At http://dev.w3.org/html5/spec/Overview.html#terminology-0, a subsection
entitled "Terminology", it says:
A URL is a valid URL if at least one of the following conditions holds:
o The URL is a valid URI reference [RFC3986].
o The URL is a valid IRI reference and it has no query component. [RFC3987]
o The URL is a valid IRI reference and its query component contains no
unescaped non-ASCII characters. [RFC3987]
o The URL is a valid IRI reference and the character encoding of the URL's
Document is UTF-8 or a UTF-16 encoding. [RFC3987]
The problem that query components are interpreted in the document encoding is
acute for http:/https:, but not for mailto:, and hopefully not for any other
schemes. So the above text has to be changed to take this into account.
Because the conditions are or-ed together the simplest thing would be to add
another condition such as:
o The URL is a valid IRI reference and the scheme of the URL, potentially
after converting from relative to absolute form, is not http: or https:.
Regards, Martin. (Martin Dürst, firstname.lastname@example.org, please feel free to
contact me for further discussion)
Posted from: 220.127.116.11
User agent: Opera/9.80 (Windows NT 6.1; U; en) Presto/2.9.168 Version/11.52
So per the new standard http://url.spec.whatwg.org/ for non-hierarchical URL schemes such as mailto the rules would not apply and you would get normal utf-8 percent encoding. Now if that is correct and matches browsers I have yet to test.

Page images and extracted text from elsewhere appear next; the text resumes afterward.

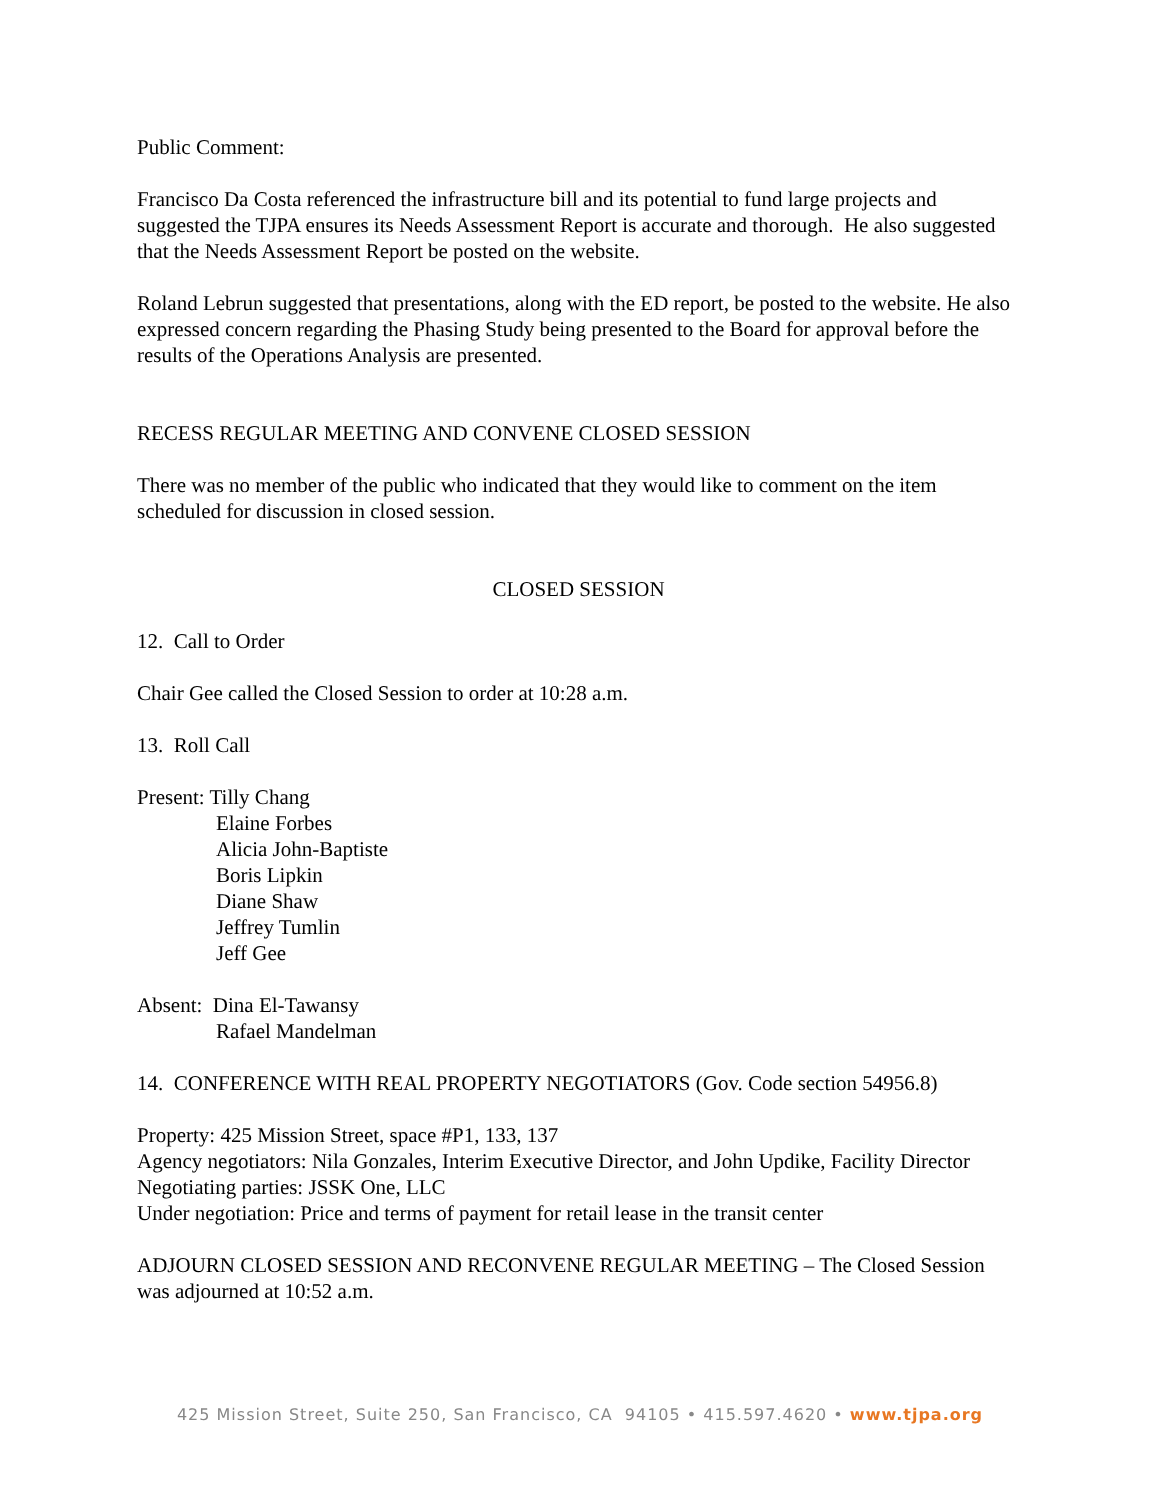Public Comment:
Francisco Da Costa referenced the infrastructure bill and its potential to fund large projects and suggested the TJPA ensures its Needs Assessment Report is accurate and thorough. He also suggested that the Needs Assessment Report be posted on the website.
Roland Lebrun suggested that presentations, along with the ED report, be posted to the website. He also expressed concern regarding the Phasing Study being presented to the Board for approval before the results of the Operations Analysis are presented.
RECESS REGULAR MEETING AND CONVENE CLOSED SESSION
There was no member of the public who indicated that they would like to comment on the item scheduled for discussion in closed session.
CLOSED SESSION
12. Call to Order
Chair Gee called the Closed Session to order at 10:28 a.m.
13. Roll Call
Present: Tilly Chang
Elaine Forbes
Alicia John-Baptiste
Boris Lipkin
Diane Shaw
Jeffrey Tumlin
Jeff Gee
Absent: Dina El-Tawansy
Rafael Mandelman
14. CONFERENCE WITH REAL PROPERTY NEGOTIATORS (Gov. Code section 54956.8)
Property: 425 Mission Street, space #P1, 133, 137
Agency negotiators: Nila Gonzales, Interim Executive Director, and John Updike, Facility Director
Negotiating parties: JSSK One, LLC
Under negotiation: Price and terms of payment for retail lease in the transit center
ADJOURN CLOSED SESSION AND RECONVENE REGULAR MEETING – The Closed Session was adjourned at 10:52 a.m.
425 Mission Street, Suite 250, San Francisco, CA 94105 • 415.597.4620 • www.tjpa.org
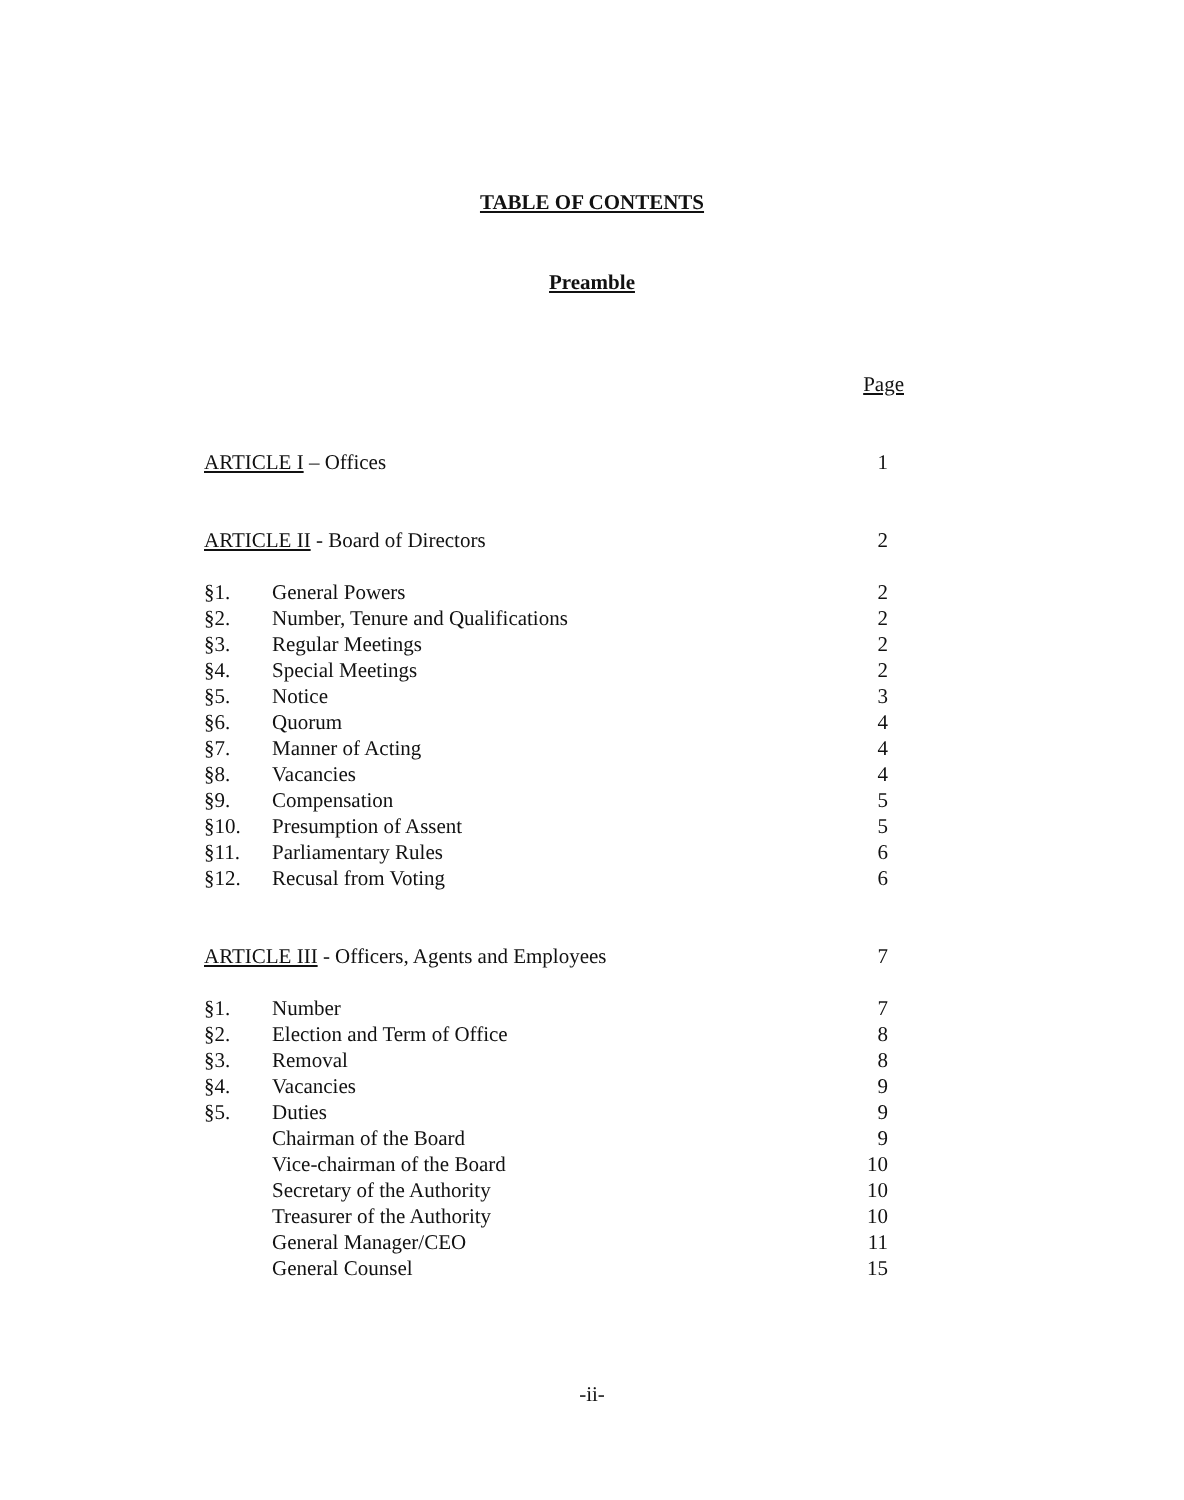TABLE OF CONTENTS
Preamble
| | | Page |
| ARTICLE I – Offices | | 1 |
| ARTICLE II - Board of Directors | | 2 |
| §1. | General Powers | 2 |
| §2. | Number, Tenure and Qualifications | 2 |
| §3. | Regular Meetings | 2 |
| §4. | Special Meetings | 2 |
| §5. | Notice | 3 |
| §6. | Quorum | 4 |
| §7. | Manner of Acting | 4 |
| §8. | Vacancies | 4 |
| §9. | Compensation | 5 |
| §10. | Presumption of Assent | 5 |
| §11. | Parliamentary Rules | 6 |
| §12. | Recusal from Voting | 6 |
| ARTICLE III - Officers, Agents and Employees | | 7 |
| §1. | Number | 7 |
| §2. | Election and Term of Office | 8 |
| §3. | Removal | 8 |
| §4. | Vacancies | 9 |
| §5. | Duties | 9 |
| | Chairman of the Board | 9 |
| | Vice-chairman of the Board | 10 |
| | Secretary of the Authority | 10 |
| | Treasurer of the Authority | 10 |
| | General Manager/CEO | 11 |
| | General Counsel | 15 |
-ii-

data:text/html;charset=windows-1251,<!DOCTYPE html><a href="mailto:foo@bar?subject=å">foo shows literal "å" in the status bar in (new) opera while same for http: form-escapes it and clicking the link makes the å round-trip successfully to opera mail in both opera and firefox but firefox falls back to utf-8 for unencodeable characters so that's not telling much
But for Opera/Chrome it seems sufficient.